Travis Kalanick speaks out: Uber’s CEO on risk, regulation, and women in tech

Uber CEO Travis Kalanick, Barinder Rasode and Launch Academy’s Ray Walia

In downtown Vancouver’s Launch Academy hub for a ‘fireside chat’ moderated by SheTalks’ Barinder Rasode and Launch Academy’s Ray Walia, Uber CEO Travis Kalanick shared his thoughts on how his tech company is adapting to the needs of its customers, facing off against competition, and dealing with regulation as its sharing-economy vision becomes reality worldwide. A select audience of more than 50 entrepreneurs, technology experts, founders and funders listened intently and got a chance to ask the witty and enthusiastic CEO some questions of their own.

On obstacles faced along the entrepreneur’s journey

“I’ve seen what might be considered failure far more often than success,” Kalanick said. “With Scour (an earlier startup dealing with file sharing) we got sued for $250 billion by the world’s biggest entertainment companies (that’s the GDP of Sweden, I keep telling people). The rules around distribution of files — we just didn’t have a way to defend ourselves (though iTunes did it right later on).”
#####
**APPLY WHAT YOU READ:**
• a. Set down the passage of the Kalanick article from "Uber CEO Travis Kalanick, Barinder" up to and including "of their own." word for word.
• b. In the article on Uber's CEO, what experience does Kalanick point to as support for his remark that he has seen failure far more often than success?
• c. Extend the article on Travis Kalanick's Vancouver fireside chat, picking up after its final paragraph.

**PROVIDED DATA:**
#####
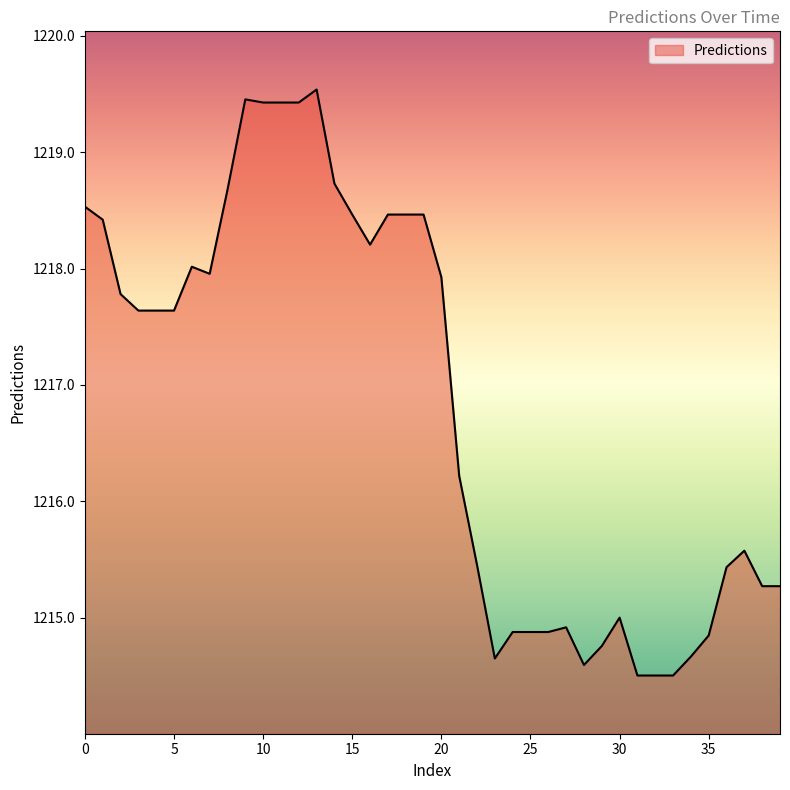

What is the minimum value shown in the chart?

1214.5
#####
**ANSWERS FOR THE TASKS:**
• a.
Uber CEO Travis Kalanick, Barinder Rasode and Launch Academy’s Ray Walia

In downtown Vancouver’s Launch Academy hub for a ‘fireside chat’ moderated by SheTalks’ Barinder Rasode and Launch Academy’s Ray Walia, Uber CEO Travis Kalanick shared his thoughts on how his tech company is adapting to the needs of its customers, facing off against competition, and dealing with regulation as its sharing-economy vision becomes reality worldwide. A select audience of more than 50 entrepreneurs, technology experts, founders and funders listened intently and got a chance to ask the witty and enthusiastic CEO some questions of their own.

• b. He points to Scour, an earlier file-sharing startup that was sued for $250 billion by the world's biggest entertainment companies. Kalanick says the company had no way to defend itself under the rules around distribution of files.

• c.
At one point, after taking zero salary as a CEO, Kalanick had to move back into his parents’ house. “You have to be open to hard times,” he said. “What we think in general of risk is not what an entrepreneur sees at risk. I’ve run out of money more times than you can imagine. At the end of the day, I had parents who would always let me come back and friends who would be there for me.”

Kalanick argued that the entrepreneur mentality is very different from that of an employee. “At Uber, we’re big and now we have funds to hire people. People still say it’s a risk to come over. We say, ‘you’re smart, we can pay the bills – what kind of risk are you talking about?’ We need to redefine risk. If an entrepreneur is smart and just keeps getting back up after they get knocked down, they’re going to succeed.”

On regulation, and being in a city where Uber is outlawed

“Vancouver is a really good place to talk about this,” Kalanick said. “I usually ask, who came here in an Uber? That question doesn’t work out so well here.”

“The old rules we have today were once new and controversial rules. Every old rule has the right to become a new rule – one that hopefully bends towards progress.”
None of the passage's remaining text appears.